White House Pushes Cybersecurity Defense for K-12 SchoolsEducators Gird for Fresh Ransomware Attacks as Students Set to Return to School
The Biden administration says it want to get ahead of ransomware attacks against schools before tens of millions of pupils resume studies later this month.
Typically understaffed and underfunded when it comes to cybersecurity, American K-12 schools have experienced a ramp-up in ransomware attacks, particularly after the novel coronavirus pandemic forced hasty adoption of remote tools for teaching. School districts in four states - Massachusetts, Michigan, Minnesota and West Virginia - had to cancel classes or close completely after a cyberattack during the last school year, the White House told reporters Sunday evening.
"We must take cyberattacks on our schools just as seriously as we take physical attacks on critical infrastructure," said Cindy Marten, education deputy secretary, during the call.
On Monday there should be a slew of activity aimed at making it harder for attackers to reach school networks, including establishment of a new government cybersecurity council headed by the Department of Education, whose membership will seek to coordinate activities for cyber resilience among tens of thousands of school districts. One cybersecurity researcher counted 120 publicly reported ransomware attacks during 2023 - and the total number is likely to be much higher.
The Cybersecurity and Infrastructure Security Agency said it will train 300 K-12 entities over the coming school year and will conduct approximately one K-12 cyber exercise per month this year.
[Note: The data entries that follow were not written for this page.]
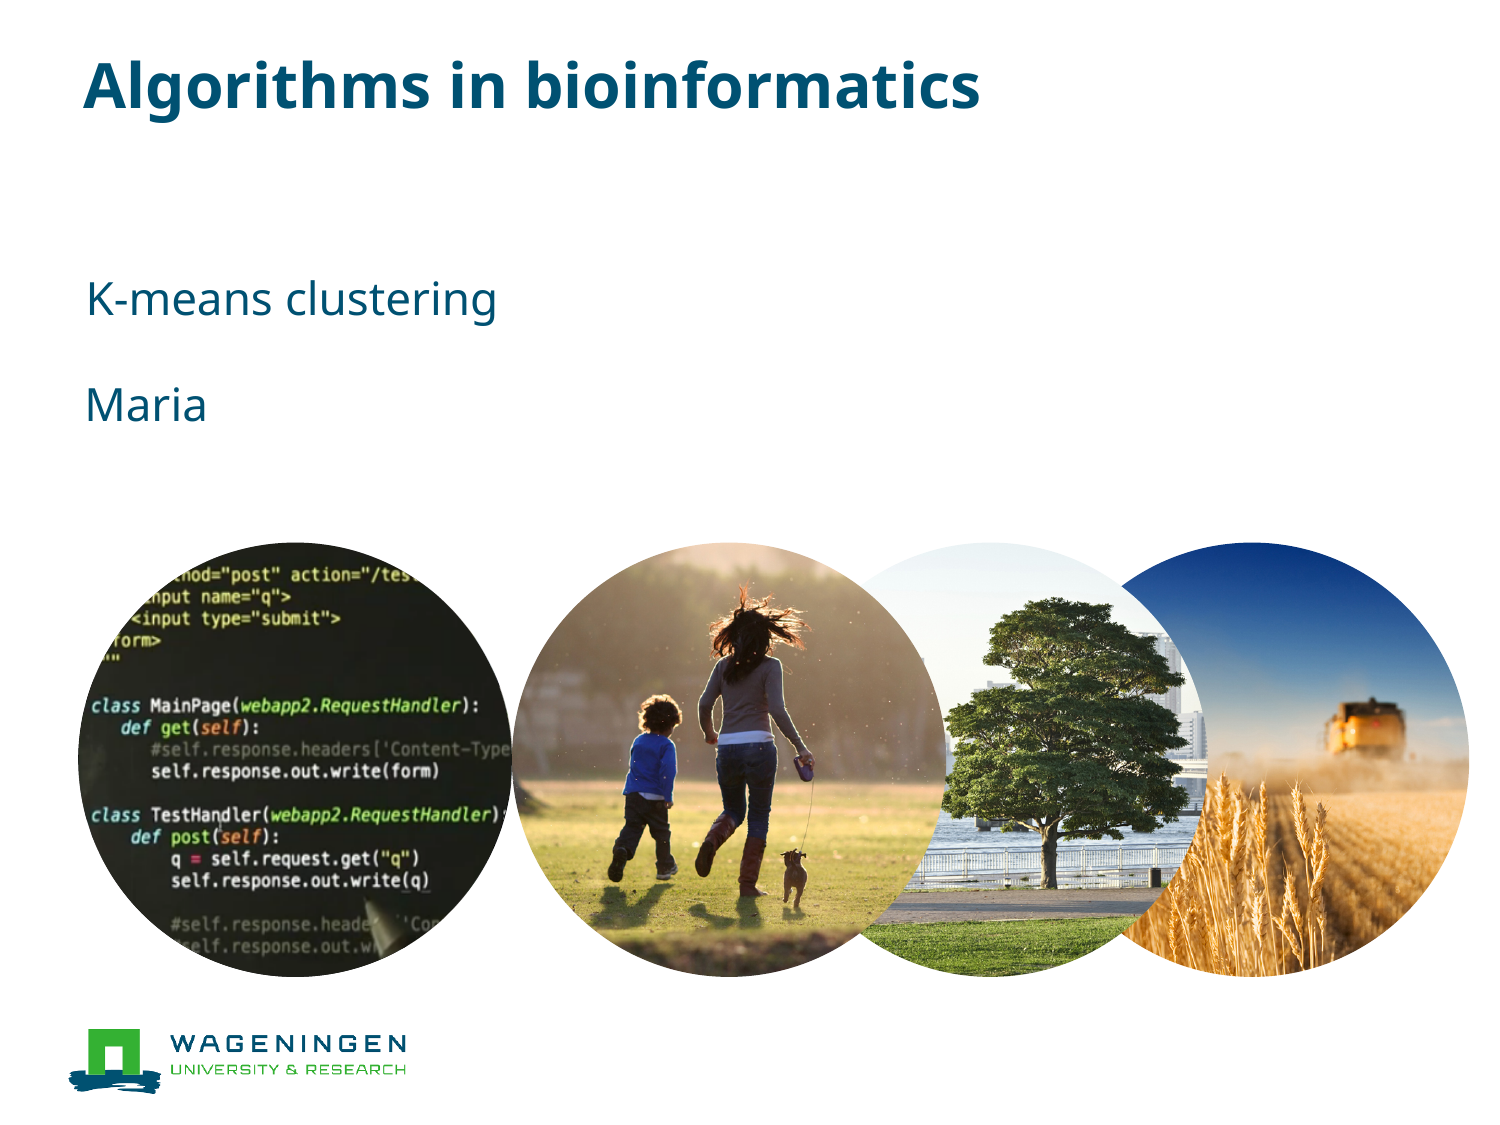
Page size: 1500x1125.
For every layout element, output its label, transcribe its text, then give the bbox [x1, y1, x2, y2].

list Maria [78, 371, 1465, 432]
picture [0, 0, 1500, 1125]
list K-means clustering [79, 265, 1466, 327]
title Algorithms in bioinformatics [80, 37, 1466, 176]
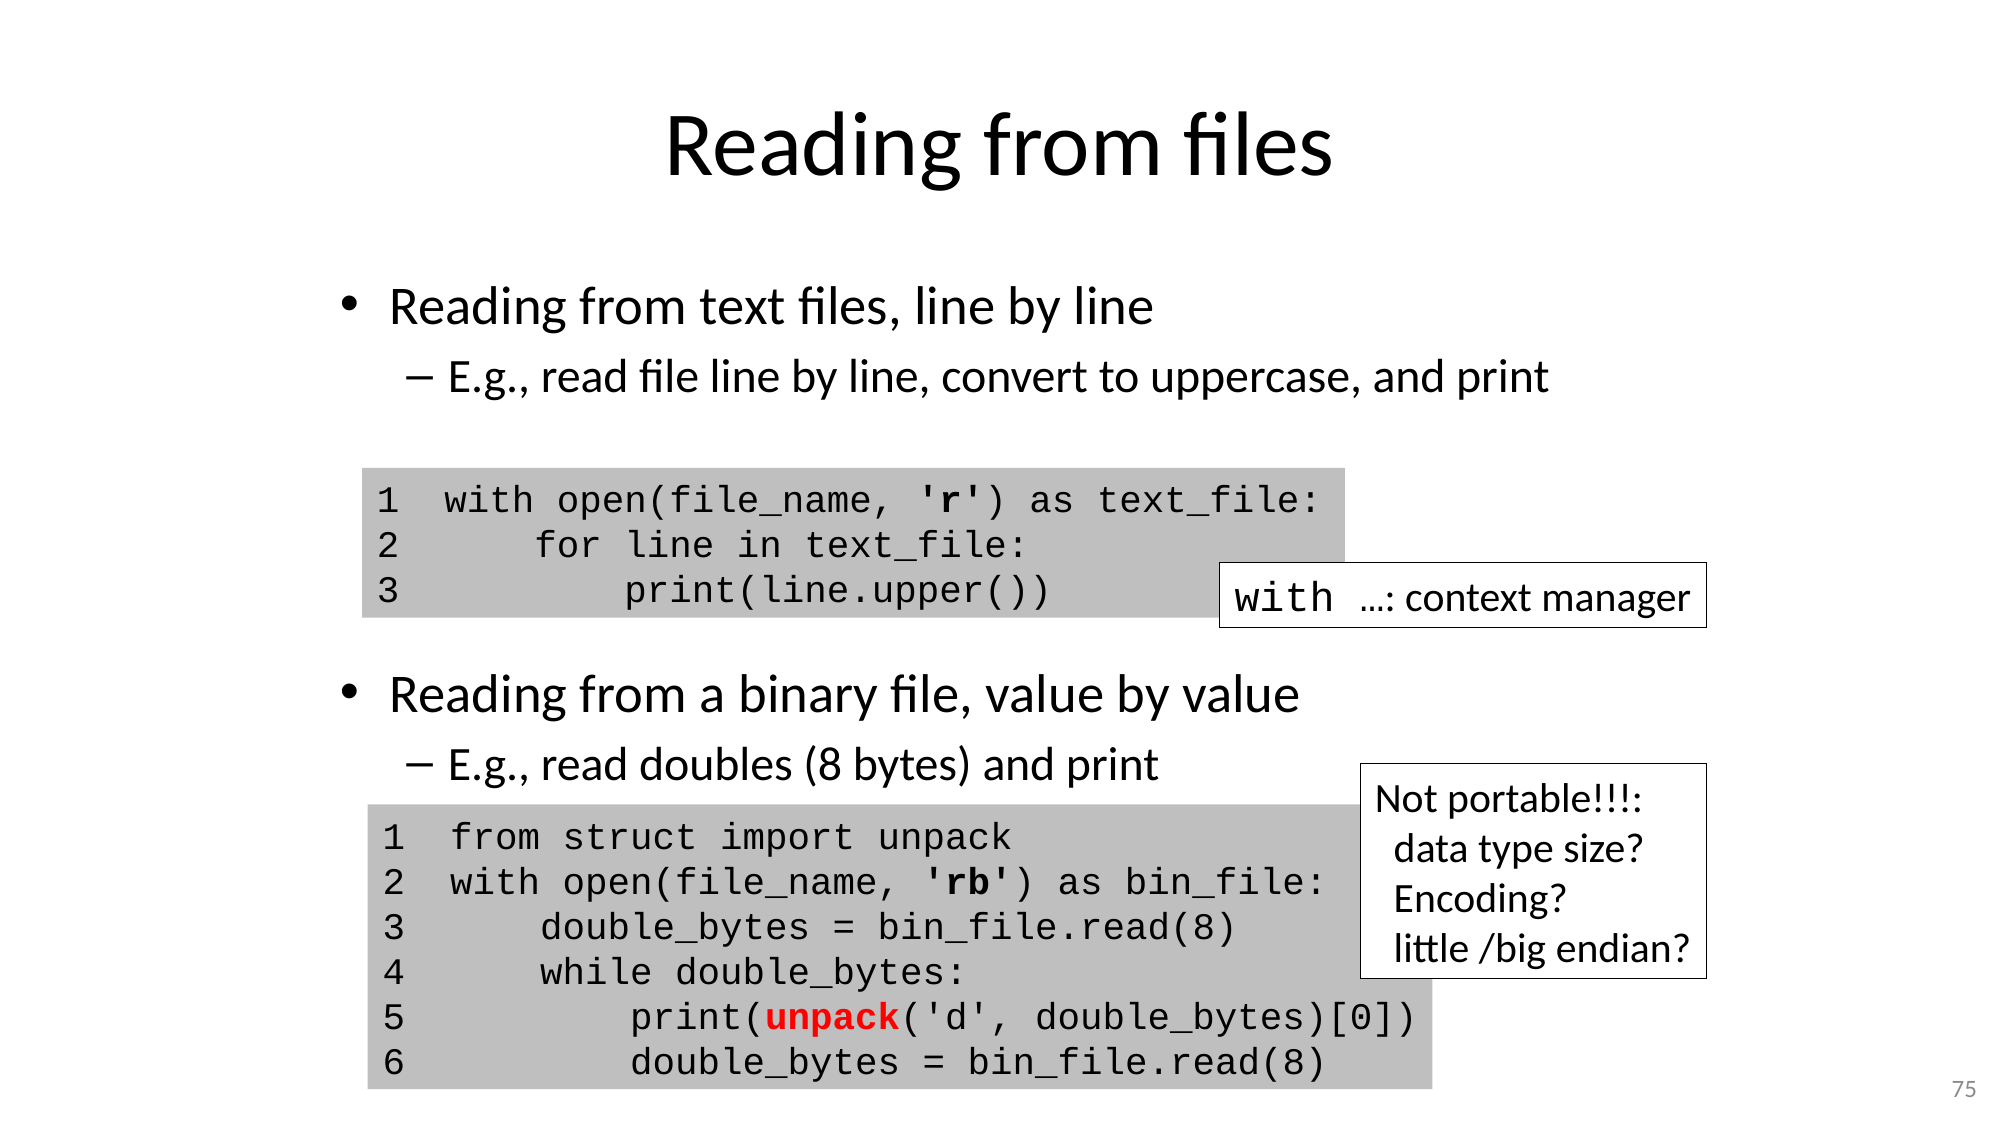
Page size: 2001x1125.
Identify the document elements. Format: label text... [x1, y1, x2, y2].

title Reading from files [99, 45, 1900, 233]
text_box 1 with open(file_name, 'r') as text_file: 2 for line in text_file: 3 print(line.upper()) [362, 467, 1345, 618]
text_box Not portable!!!: data type size? Encoding? little /big endian? [1360, 763, 1707, 979]
text_box 1 from struct import unpack 2 with open(file_name, 'rb') as bin_file: 3 double_bytes = bin_file.read(8) 4 while double_bytes: 5 print(unpack('d', double_bytes)[0]) 6 double_bytes = bin_file.read(8) [367, 804, 1433, 1090]
list Reading from text files, line by line E.g., read file line by line, convert to uppercase, and print Reading from a binary file, value by value E.g., read doubles (8 bytes) and print [324, 262, 1675, 799]
text_box with …: context manager [1219, 562, 1707, 628]
slide_number 75 [1525, 1057, 1993, 1118]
The agency and the Education Department will release three guidance documents outlining steps to better protect educational infrastructure. The recommendations include enabling multifactor authentication, using strong and unique passwords, recognizing phishing attempts and keeping software updated.
The White House plans to highlight those commitments in a cybersecurity summit today hosted by First Lady Jill Biden, Secretary of Education Miguel Cardona and Secretary of Homeland Security Alejandro Mayorkas.
Not included on the list of activities is any new announcement of cybersecurity regulations. The Biden administration early in its tenure initiated a review of existing regulations with an eye to expanding their application to critical infrastructure sectors (see: Biden Administration Ramps Up Cybersecurity Requirements).
Officials concluded "there was limited regulatory authority" when it comes to the education sector, a senior administration official said during the Sunday press call. "We're starting with this event, to catalyze this action," the official said.